Cette approche fonctionnait, avant la COVID-19. Dans les pays partenaires tels que la Tanzanie, le premier pays à avoir intégré le GFF, la plupart des indicateurs des soins de santé pour les femmes et les enfants ont enregistré une amélioration ces cinq dernières années. Par exemple, plus de femmes avaient accès à des contraceptifs modernes et bénéficiaient de soins anténatals plus fréquemment. En outre, davantage d’accouchements étaient assistés par des agents compétentes ces quatre dernières années, passant de 66 pour cent en 2015 à 80 pour cent en 2018.

 

De 2015 à 2019, le Kenya a élargi sa couverture de soins postnatals de 52 à 78 pour cent, et au cours de la même période, le nombre d’accouchements assistés par des agents compétentes passait de 54 à 64 pour cent. Le Kenya a également procédé à une augmentation de l’allocation de son budget national à la santé au niveau des comtés.
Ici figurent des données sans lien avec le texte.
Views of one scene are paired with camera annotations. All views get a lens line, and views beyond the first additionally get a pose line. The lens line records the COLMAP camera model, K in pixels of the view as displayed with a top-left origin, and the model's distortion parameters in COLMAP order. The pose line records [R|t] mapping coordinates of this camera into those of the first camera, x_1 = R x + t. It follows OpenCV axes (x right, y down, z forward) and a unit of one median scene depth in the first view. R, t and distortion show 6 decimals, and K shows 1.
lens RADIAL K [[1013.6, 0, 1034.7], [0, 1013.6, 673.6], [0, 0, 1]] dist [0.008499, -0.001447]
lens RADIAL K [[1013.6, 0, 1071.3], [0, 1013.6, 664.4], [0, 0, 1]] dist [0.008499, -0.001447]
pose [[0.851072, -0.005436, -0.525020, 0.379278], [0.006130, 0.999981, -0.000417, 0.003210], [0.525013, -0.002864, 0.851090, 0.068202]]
En Éthiopie, l’un des premiers pays à avoir expérimenté le modèle de financement catalytique du GFF, les naissances en présence d’agents de santé compétentes sont passés de 28 à 50 pour cent entre 2016 et 2019, et le nombre d’enfants de moins de deux ans bénéficiant d’un accompagnement à la nutrition est, lui, passé de 27 à 44 pour cent.

Grâce à des agents de santé dévouées et un effort concerté de la part des gouvernements et des partenaires mondiaux, les décès maternels au cours de l’accouchement ont chuté de près de 40 pour cent depuis 2000, alors que les taux de mortalité infantile avaient décru de 46 % depuis 2000, selon des estimations d’un groupe interinstitutions de l’ONU. Beaucoup trop de femmes et d’enfants continuent néanmoins à décéder de causes évitables, mais les progrès allaient dans le bon sens.
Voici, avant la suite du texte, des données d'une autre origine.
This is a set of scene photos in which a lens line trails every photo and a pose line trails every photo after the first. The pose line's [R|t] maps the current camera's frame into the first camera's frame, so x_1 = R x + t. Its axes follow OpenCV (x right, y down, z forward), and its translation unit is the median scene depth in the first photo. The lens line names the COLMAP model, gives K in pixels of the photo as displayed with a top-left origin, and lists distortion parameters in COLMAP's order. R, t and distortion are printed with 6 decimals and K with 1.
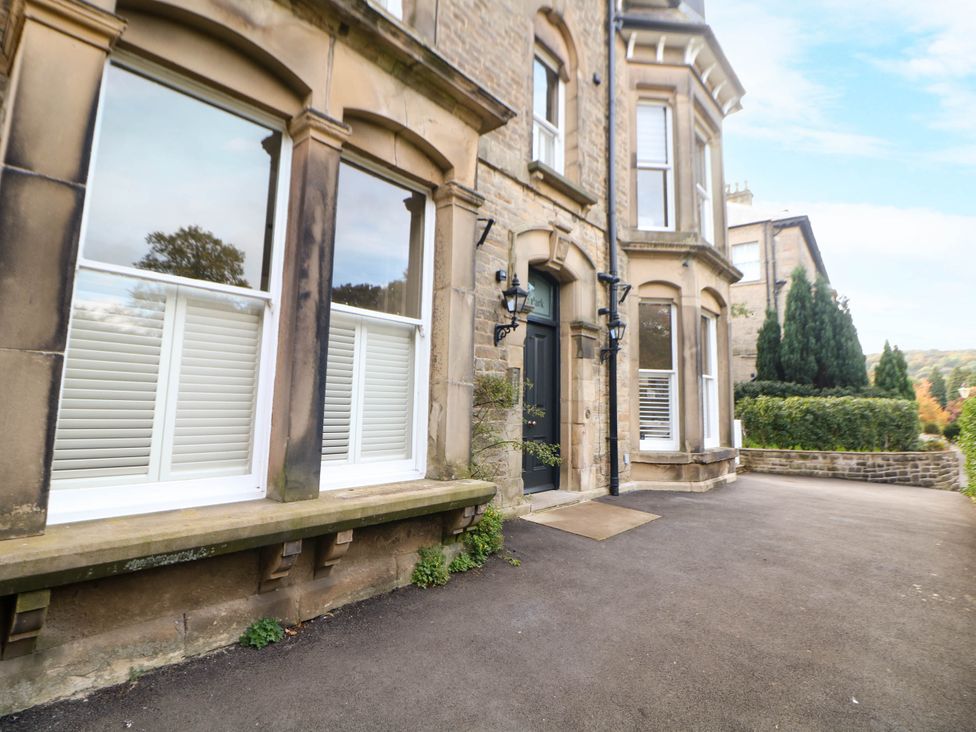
lens RADIAL K [[497.5, 0, 482.7], [0, 497.5, 341.9], [0, 0, 1]] dist [-0.001494, -0.011786]
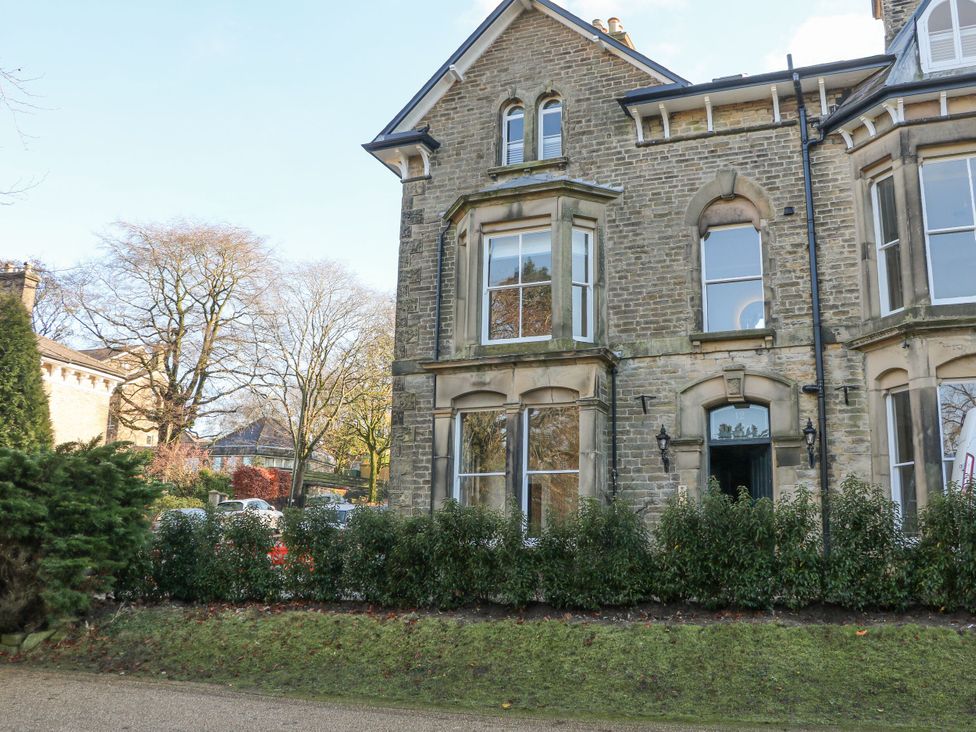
lens RADIAL K [[968.8, 0, 488.0], [0, 968.8, 366.0], [0, 0, 1]] dist [-0.195137, 0.176911]
pose [[0.314887, -0.227472, -0.921468, 2.084198], [0.107304, 0.973164, -0.203565, 0.182685], [0.943044, -0.034777, 0.330845, -0.379485]]
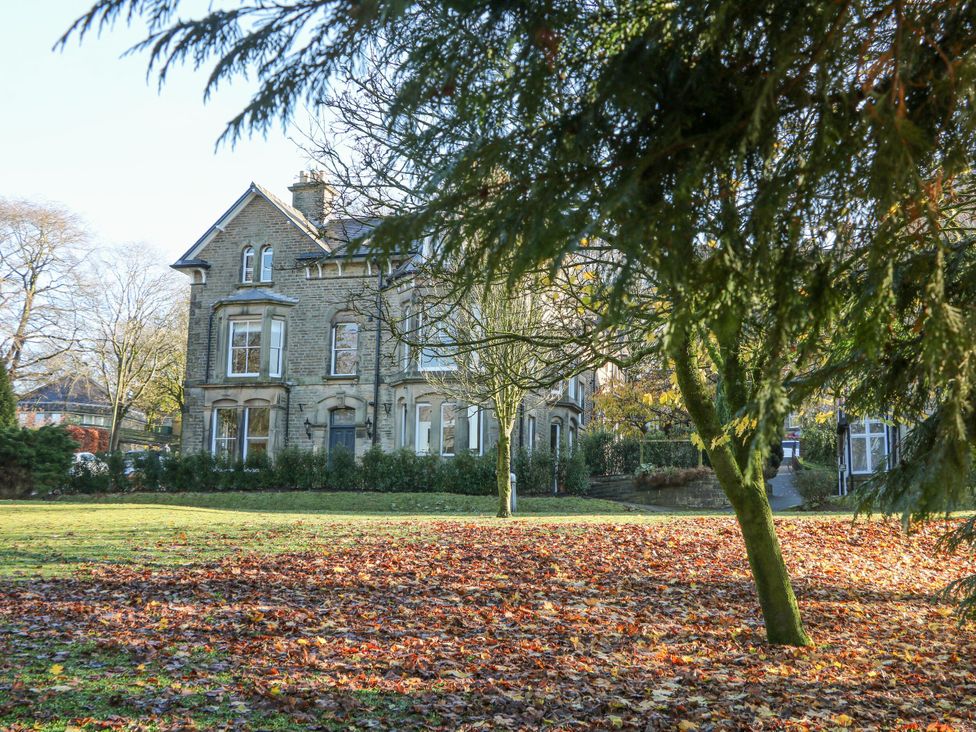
lens RADIAL K [[1301.3, 0, 488.0], [0, 1301.3, 366.0], [0, 0, 1]] dist [-0.005605, -0.018395]
pose [[0.413270, -0.162004, -0.896082, 6.623854], [0.102270, 0.986079, -0.131108, 0.621623], [0.904847, -0.037459, 0.424085, -1.255768]]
Malheureusement, ces progrès et bien d'autres sont maintenant menacés par la COVID-19. La réponse du GFF à la COVID-19 porte sur trois axes, alignés sur notre mission centrale qui est de promouvoir de meilleurs résultats en matière de santé pour les femmes, les enfants et les adolescents. En premier lieu, nous aidons les pays à hiérarchiser et à planifier la continuité des services de santé essentiels. Ensuite, et en collaboration avec la Banque Mondiale et d’autres partenaires, nous aidons des pays à renforcer la prestation de leurs services de première ligne, afin d’assurer la continuité des services essentiels de santé reproductive, de la mère, du nouveau-né, de l’enfant et de l’adolescent. Troisièmement, nous abordons les contraintes liées à la demande de services de santé, que nous remarquons être en croissance.

Outre la protection à court terme des services de santé essentiels tout au long de la présente pandémie, le monde peut stopper l’hémorragie causée par cette crise et les prochaines crises sanitaires mondiales, en investissant dans des systèmes de santé primaire plus résilients et équitables dans les pays les plus pauvres.

Pendant que les leaders luttent contre la pandémie, ils et elles ne doivent pas abandonner la lutte mondiale contre la mortalité maternelle et infantile. Le choix est clair : agir aujourd’hui pour veiller à ce que les femmes et les enfants aient accès aux soins de santé nécessaires à leur épanouissement, pour eux-mêmes, leurs communautés et leurs économies, ou faire marche arrière et éliminer des années de progrès durement conquis. Les enjeux n’ont jamais été si grands.